You just dont see kindness like this anymore. I was moved. And from the only human I had seen in miles!

I was, and am, so thankful, because otherwise my day with my dad was ruined. If you're reading this, Rob, thanks again.

The Old Church

We stopped at this amazing old church (see the pictures). People have been worshipping here since prior to the Norman Conquest, I would hazard. Thats a lot of prayer and nice stuff in one small building. It was cool and refreshing in there and I loved the simplicity and the great wall drawings, which would have been vivid when first painted.
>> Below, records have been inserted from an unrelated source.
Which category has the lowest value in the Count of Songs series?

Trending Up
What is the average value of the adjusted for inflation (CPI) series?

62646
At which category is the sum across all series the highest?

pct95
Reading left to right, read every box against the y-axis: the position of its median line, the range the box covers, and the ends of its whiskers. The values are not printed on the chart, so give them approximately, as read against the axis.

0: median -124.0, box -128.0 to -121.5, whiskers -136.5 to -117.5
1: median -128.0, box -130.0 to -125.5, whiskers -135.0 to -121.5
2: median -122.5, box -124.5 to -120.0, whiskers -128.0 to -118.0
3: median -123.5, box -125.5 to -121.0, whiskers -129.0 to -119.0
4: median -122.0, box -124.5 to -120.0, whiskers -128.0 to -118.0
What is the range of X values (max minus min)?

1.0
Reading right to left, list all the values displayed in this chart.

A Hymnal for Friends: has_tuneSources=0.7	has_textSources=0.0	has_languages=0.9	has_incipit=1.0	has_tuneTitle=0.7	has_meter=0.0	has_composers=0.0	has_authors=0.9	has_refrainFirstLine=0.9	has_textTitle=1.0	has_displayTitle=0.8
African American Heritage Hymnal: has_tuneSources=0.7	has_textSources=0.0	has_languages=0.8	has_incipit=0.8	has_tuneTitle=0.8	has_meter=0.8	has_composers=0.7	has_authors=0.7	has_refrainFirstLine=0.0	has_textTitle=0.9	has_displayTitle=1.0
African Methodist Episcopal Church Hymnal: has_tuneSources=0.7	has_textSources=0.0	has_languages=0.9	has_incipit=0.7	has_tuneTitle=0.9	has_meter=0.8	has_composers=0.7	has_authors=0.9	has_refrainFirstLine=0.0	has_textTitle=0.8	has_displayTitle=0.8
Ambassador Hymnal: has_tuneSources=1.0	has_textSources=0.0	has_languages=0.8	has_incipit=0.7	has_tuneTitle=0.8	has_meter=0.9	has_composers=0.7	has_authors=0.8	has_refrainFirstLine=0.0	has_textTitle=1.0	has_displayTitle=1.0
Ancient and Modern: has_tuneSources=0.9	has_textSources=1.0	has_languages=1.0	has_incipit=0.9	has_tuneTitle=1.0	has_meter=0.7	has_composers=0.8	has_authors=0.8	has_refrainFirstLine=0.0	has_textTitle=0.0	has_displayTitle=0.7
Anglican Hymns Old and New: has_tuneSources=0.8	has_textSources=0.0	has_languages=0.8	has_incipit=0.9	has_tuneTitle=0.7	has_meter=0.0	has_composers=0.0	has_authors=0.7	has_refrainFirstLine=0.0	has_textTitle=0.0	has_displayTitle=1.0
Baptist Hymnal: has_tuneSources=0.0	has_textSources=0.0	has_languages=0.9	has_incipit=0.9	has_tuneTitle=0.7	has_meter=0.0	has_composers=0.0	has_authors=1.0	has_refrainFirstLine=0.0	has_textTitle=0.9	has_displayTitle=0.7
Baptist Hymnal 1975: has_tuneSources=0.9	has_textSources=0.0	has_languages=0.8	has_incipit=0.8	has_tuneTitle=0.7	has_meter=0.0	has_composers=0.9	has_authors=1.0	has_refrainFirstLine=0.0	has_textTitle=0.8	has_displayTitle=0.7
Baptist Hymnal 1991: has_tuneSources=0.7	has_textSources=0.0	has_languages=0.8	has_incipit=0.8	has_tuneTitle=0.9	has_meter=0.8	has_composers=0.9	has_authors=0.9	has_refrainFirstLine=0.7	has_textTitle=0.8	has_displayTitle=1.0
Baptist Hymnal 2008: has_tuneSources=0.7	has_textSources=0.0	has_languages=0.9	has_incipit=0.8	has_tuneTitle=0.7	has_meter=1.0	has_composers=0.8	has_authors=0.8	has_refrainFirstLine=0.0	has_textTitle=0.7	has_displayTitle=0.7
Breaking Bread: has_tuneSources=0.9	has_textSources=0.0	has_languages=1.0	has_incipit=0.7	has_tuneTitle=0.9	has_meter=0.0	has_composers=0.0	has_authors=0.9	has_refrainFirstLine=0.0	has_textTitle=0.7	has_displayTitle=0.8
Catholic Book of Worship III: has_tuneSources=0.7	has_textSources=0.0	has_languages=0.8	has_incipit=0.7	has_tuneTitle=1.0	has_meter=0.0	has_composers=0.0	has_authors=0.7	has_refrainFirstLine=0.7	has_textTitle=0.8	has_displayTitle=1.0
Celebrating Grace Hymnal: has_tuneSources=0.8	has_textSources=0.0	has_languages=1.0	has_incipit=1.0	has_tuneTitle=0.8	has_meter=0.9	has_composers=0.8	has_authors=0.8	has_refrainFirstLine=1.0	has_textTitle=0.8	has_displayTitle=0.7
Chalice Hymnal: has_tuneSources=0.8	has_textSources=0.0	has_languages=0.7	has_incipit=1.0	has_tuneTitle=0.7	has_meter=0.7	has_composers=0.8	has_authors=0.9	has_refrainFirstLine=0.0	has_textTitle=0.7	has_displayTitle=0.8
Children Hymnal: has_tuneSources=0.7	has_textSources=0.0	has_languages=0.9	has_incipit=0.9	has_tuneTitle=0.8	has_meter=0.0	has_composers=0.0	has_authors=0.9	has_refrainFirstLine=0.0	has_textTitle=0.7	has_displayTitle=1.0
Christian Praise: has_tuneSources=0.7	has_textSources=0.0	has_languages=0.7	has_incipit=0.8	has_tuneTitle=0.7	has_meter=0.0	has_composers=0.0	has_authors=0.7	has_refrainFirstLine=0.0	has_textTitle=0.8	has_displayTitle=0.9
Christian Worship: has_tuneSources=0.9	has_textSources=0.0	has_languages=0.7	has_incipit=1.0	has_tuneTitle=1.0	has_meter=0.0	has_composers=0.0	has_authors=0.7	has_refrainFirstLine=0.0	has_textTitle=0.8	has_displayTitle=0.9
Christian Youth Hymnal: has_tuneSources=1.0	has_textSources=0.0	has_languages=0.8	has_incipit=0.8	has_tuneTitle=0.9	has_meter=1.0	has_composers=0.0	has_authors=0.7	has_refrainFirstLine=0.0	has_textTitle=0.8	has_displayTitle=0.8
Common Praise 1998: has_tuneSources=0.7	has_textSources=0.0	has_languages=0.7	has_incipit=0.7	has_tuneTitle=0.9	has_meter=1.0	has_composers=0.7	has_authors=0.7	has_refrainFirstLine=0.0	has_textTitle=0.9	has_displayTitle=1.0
What we miss in the rat race/ what blesses life/ whats in the woods

My last thought was just this heading, really. Every day in work we miss this beautiful country, and all that goes on. We work far too long hours in a far too pressurised job to live in cotswold cottages, but ironically we cant really experience them because when we finally get home its dark, and the weekend is spent shopping in a city and then working from home in a beautiful kitchen next to an Aga we never have time to fire up. My Dad bought me a book as a belated birthday present called "Timeless Simplicity; Creative Living In A Consumer Society" (from Stroud- where else). Its about having less and enjoying more- something I have began to do.

I mean- who wants to pay £960 for a rusty pub sign?

Zoom on the price tag...


Whats in your local woods? So far I have found parts of a morris Minor, possibly parts of a Truimph Spitfore, old bricks, a sink, an old motorbike, an old BMX, a ruined toilet block, an abandoned tennis court. And peace.